The Bluetooth standards body today added support for two specific data types in the Bluetooth 4.0 specification: the Health Thermometer Profile and the Heart Rate Profile. This will give rise to wireless devices that can help monitor and send health information from wearable sensors to smartphones and central monitoring systems, proving Bluetooth still has legs. Expectations for such health devices are high, predicted to be a $2.1 billion industry by the end of this year and worth $9.3 billion by 2014.
Here’s how these devices could work, according to the Bluetooth Special Interest Group:
Both the Health Thermometer Profile and the Heart Rate Profile were built to enable the wireless monitoring of body functions – in this case, body temperature and heart rate. While the Bluetooth SIG created the technology, its members, consisting of the leading health, medical and fitness device manufacturers, create the specific ways it will be used. For instance, one potential use case for the Health Thermometer Profile involves a thermometer patch that can send temperature measurements to a mobile phone every half hour to enable a parent to closely monitor the fever of a sick child without disturbing them
This development should squash the decade-old grumblings that Bluetooth is dead; ironically, it’s doing so by helping people live potentially longer. As my colleague Stacey pointed out in a recent GigaOM Pro article (subscription required) on the subject, the low-power wireless standard is finding its way into a number of connected consumer devices where data is only needed to travel short distances.
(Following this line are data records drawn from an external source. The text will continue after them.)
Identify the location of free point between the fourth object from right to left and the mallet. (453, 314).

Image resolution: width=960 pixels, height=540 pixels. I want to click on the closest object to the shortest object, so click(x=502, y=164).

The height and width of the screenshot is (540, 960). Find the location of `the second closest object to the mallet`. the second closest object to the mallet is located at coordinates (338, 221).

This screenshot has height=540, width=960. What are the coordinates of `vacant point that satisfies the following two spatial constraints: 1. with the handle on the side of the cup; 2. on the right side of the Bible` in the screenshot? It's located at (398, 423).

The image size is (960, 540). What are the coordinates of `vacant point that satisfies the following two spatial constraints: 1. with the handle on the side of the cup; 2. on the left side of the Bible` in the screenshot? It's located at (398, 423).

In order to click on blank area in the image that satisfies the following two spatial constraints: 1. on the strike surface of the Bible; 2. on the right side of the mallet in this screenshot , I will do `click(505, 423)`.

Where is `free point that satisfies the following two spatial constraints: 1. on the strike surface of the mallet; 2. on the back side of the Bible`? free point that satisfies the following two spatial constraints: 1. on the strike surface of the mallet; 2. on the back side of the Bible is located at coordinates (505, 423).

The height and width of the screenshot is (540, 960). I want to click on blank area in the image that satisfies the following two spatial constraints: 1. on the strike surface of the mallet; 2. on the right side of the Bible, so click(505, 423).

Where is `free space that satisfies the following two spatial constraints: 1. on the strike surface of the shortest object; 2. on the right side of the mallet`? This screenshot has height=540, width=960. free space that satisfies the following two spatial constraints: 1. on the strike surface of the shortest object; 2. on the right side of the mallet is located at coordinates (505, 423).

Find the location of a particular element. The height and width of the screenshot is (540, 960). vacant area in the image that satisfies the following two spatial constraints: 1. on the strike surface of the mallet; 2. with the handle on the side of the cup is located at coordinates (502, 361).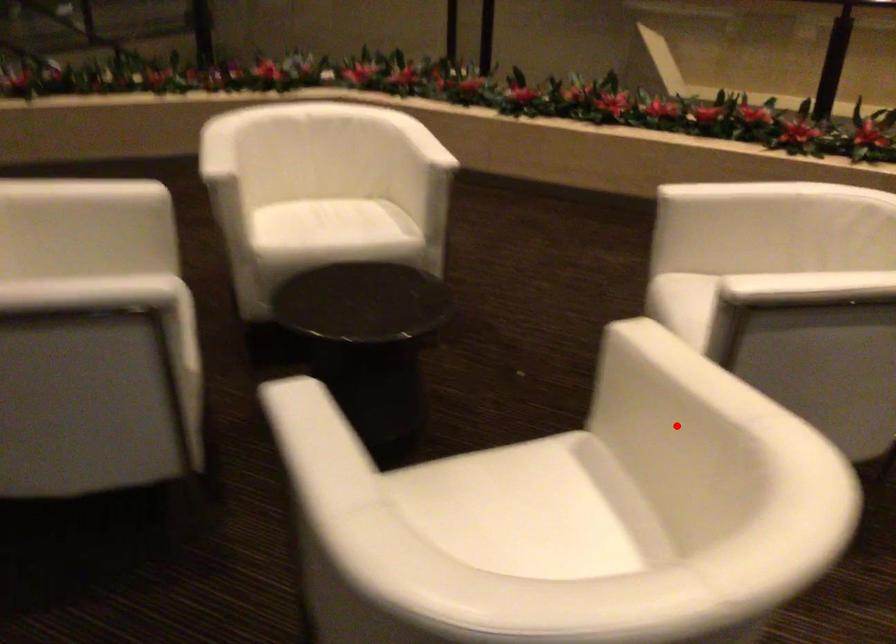
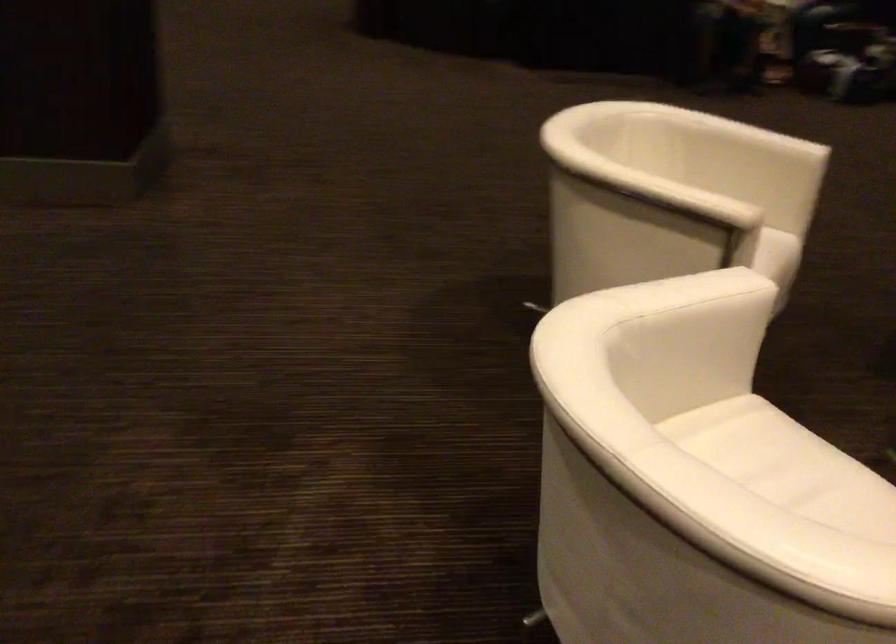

Wearable health monitors, GPS devices and even today’s prototypes of tomorrow’s smart watches are all still leveraging Bluetooth.
I’m particularly interested in what devices will leverage these and other new profiles expected in Bluetooth 4.0: a profile to transmit blood pressure information is expected next month, for example. I run every single day (157 consecutive days and counting!) and currently carry my smartphone for both music and GPS tracking, for example. While I don’t yet use a heart rate monitor for my workouts, it’s something I’ve been considering, but I don’t want to add more power-hungry or bulky devices.
I’m expecting to see new wearable monitors with multiple sensors inside small packages that can help me track far more health aspects than today’s devices. Our mobile gadgets are gaining more sensors — think accelerometers, gyroscopes, and even barometers — but wireless standards to get that data in real-time is needed for instant feedback. Who knows, maybe the next cycle of Bluetooth-enabled sensors will actually help me improve the angle and length of my running stride.